-- Given data follows --
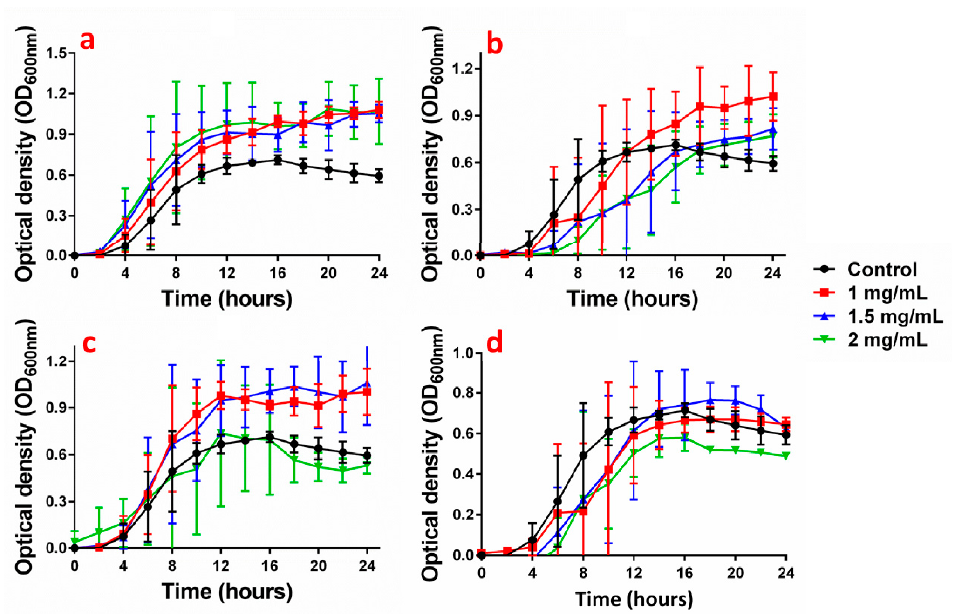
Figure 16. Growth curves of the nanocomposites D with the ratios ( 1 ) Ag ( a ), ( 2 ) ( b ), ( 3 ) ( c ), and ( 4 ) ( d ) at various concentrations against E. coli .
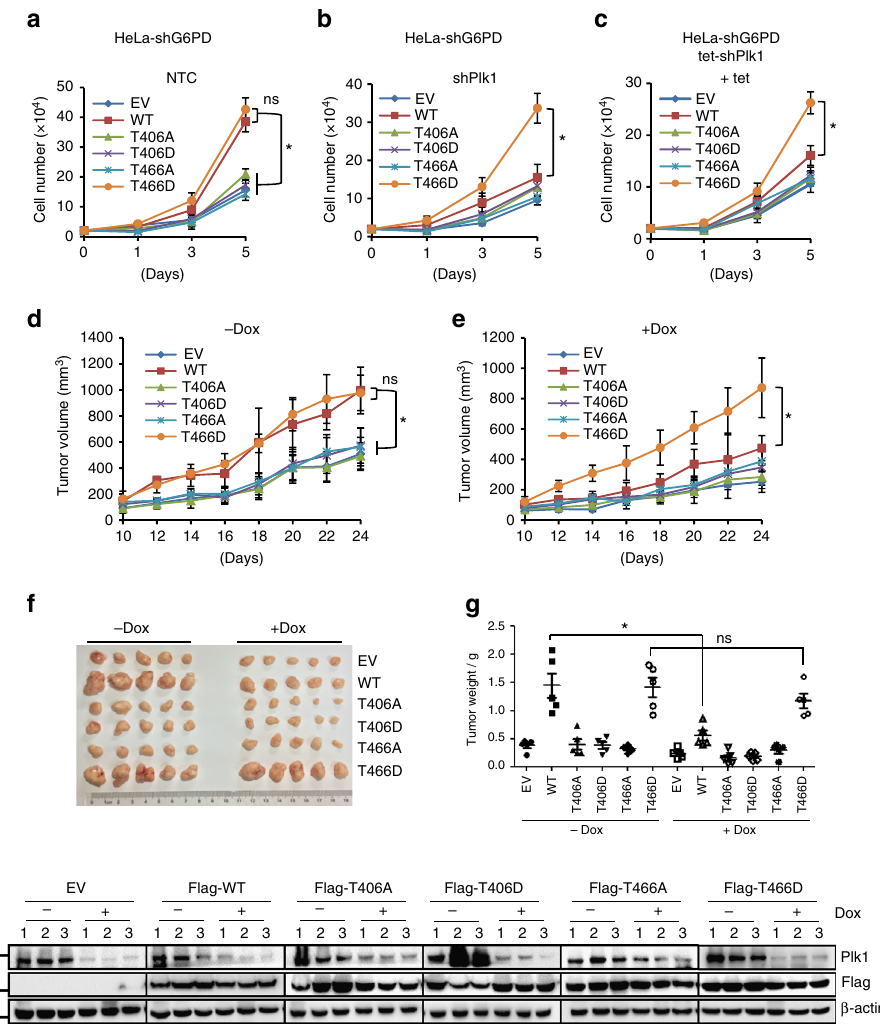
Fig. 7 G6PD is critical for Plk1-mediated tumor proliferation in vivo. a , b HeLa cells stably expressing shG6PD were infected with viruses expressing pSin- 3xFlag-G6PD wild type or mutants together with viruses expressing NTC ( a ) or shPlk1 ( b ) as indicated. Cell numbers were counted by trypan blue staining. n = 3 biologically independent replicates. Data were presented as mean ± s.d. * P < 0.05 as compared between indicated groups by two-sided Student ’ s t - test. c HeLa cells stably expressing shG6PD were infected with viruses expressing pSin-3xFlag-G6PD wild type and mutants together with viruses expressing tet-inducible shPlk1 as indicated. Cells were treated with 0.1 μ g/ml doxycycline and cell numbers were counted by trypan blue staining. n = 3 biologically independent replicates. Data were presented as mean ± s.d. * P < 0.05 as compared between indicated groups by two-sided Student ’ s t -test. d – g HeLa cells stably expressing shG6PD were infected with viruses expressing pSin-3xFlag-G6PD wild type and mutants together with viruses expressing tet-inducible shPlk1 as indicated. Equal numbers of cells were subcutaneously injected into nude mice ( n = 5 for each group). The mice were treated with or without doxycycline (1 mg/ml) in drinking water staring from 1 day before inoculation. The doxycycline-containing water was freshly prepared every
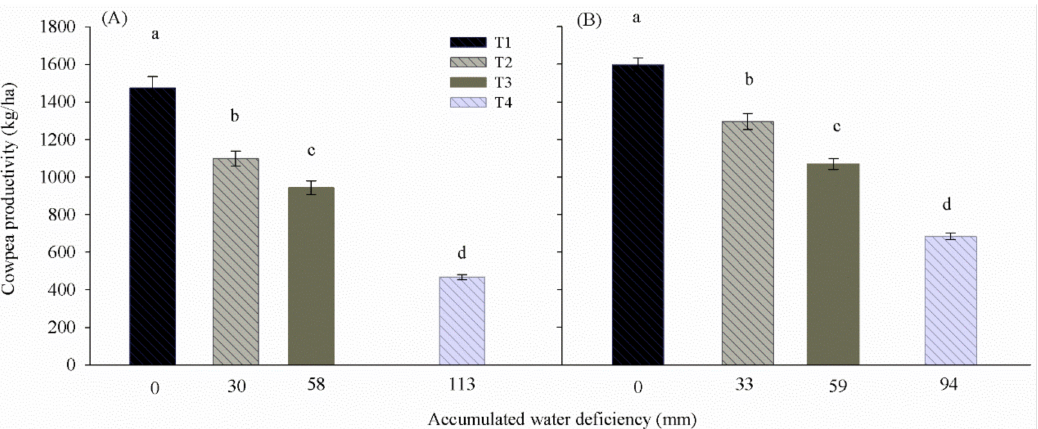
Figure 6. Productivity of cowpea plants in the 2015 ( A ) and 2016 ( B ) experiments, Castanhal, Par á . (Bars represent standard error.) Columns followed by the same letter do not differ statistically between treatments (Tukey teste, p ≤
-- Given data concluded --
-- Given data follows --
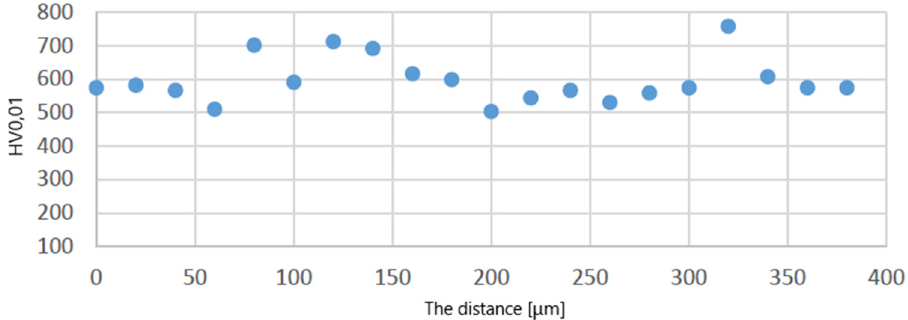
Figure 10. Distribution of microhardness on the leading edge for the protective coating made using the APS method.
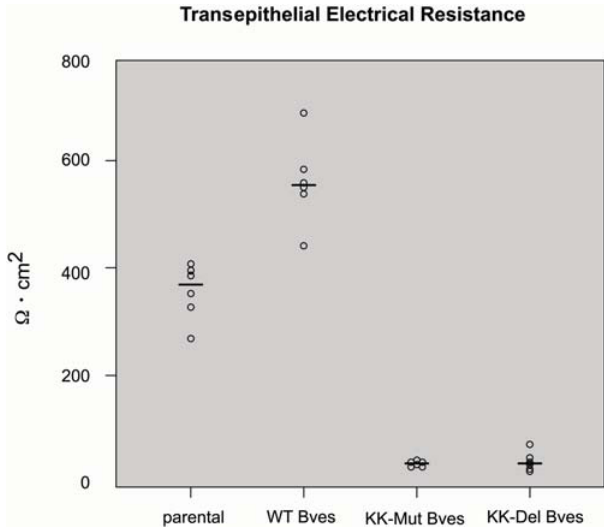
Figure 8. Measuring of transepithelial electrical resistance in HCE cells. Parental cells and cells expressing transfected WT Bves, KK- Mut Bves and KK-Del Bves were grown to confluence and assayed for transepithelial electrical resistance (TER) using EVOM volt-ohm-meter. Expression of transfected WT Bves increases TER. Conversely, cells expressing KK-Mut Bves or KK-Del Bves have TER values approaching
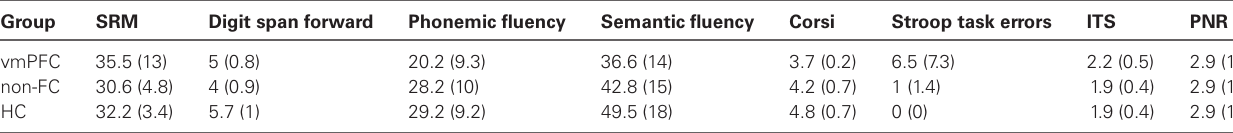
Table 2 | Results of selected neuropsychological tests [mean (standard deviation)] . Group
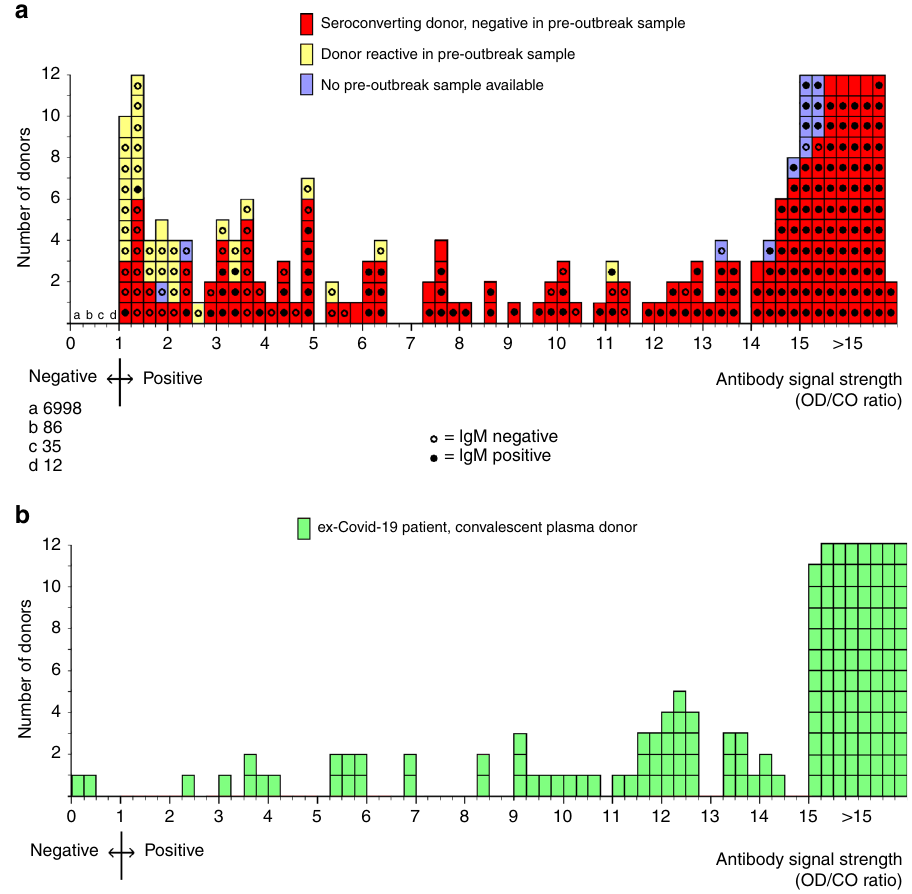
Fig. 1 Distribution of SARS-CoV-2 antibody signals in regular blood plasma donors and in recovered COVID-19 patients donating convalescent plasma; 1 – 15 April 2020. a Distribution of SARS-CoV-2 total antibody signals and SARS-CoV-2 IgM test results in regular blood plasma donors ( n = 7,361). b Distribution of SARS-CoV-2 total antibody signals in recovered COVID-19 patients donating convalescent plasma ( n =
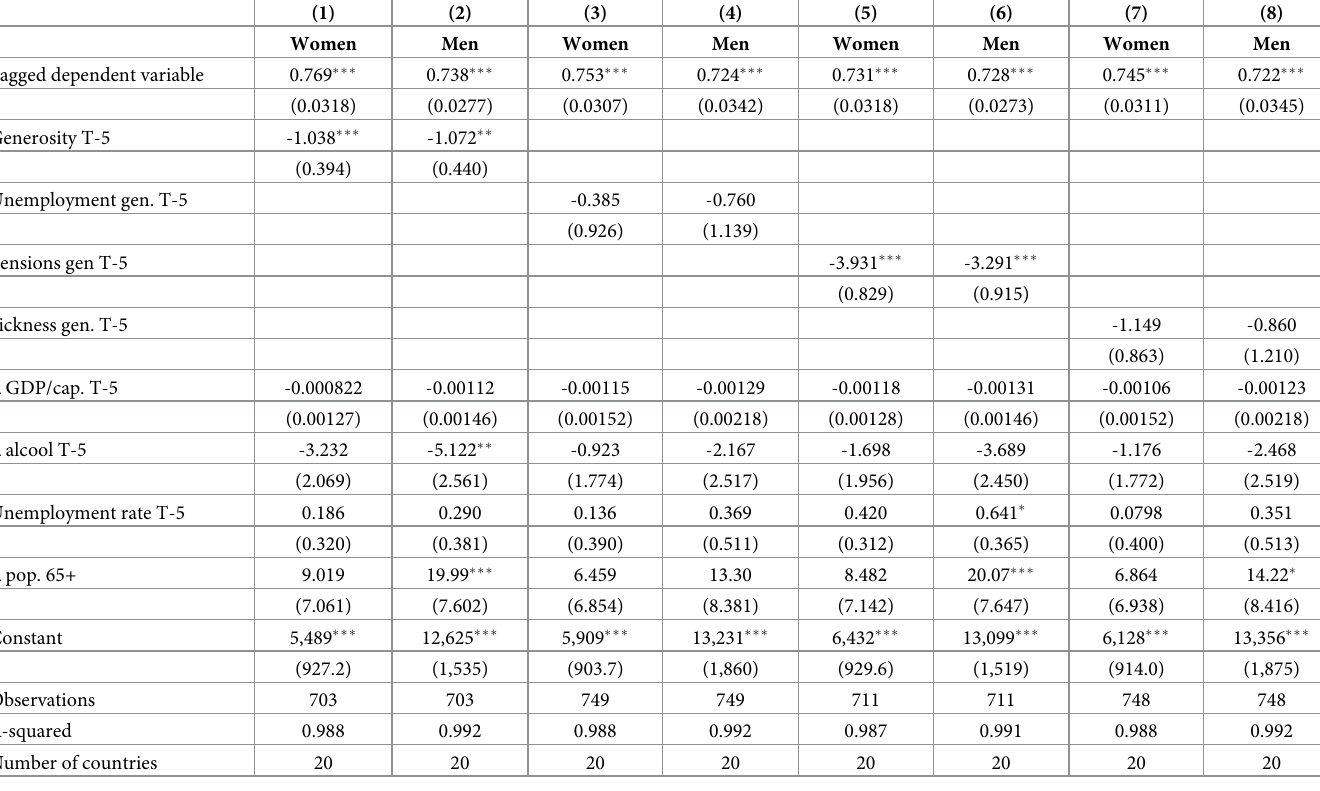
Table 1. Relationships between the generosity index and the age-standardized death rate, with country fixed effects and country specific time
-- Given data concluded --
Assignment — Go to the line above holding "Figure 8. Measuring", then copy exactly each line down to and including the one holding "Table 2 | Results", leaving pictures out.

Exercise output —
Figure 8. Measuring of transepithelial electrical resistance in HCE cells. Parental cells and cells expressing transfected WT Bves, KK- Mut Bves and KK-Del Bves were grown to confluence and assayed for transepithelial electrical resistance (TER) using EVOM volt-ohm-meter. Expression of transfected WT Bves increases TER. Conversely, cells expressing KK-Mut Bves or KK-Del Bves have TER values approaching
Table 2 | Results of selected neuropsychological tests [mean (standard deviation)] . Group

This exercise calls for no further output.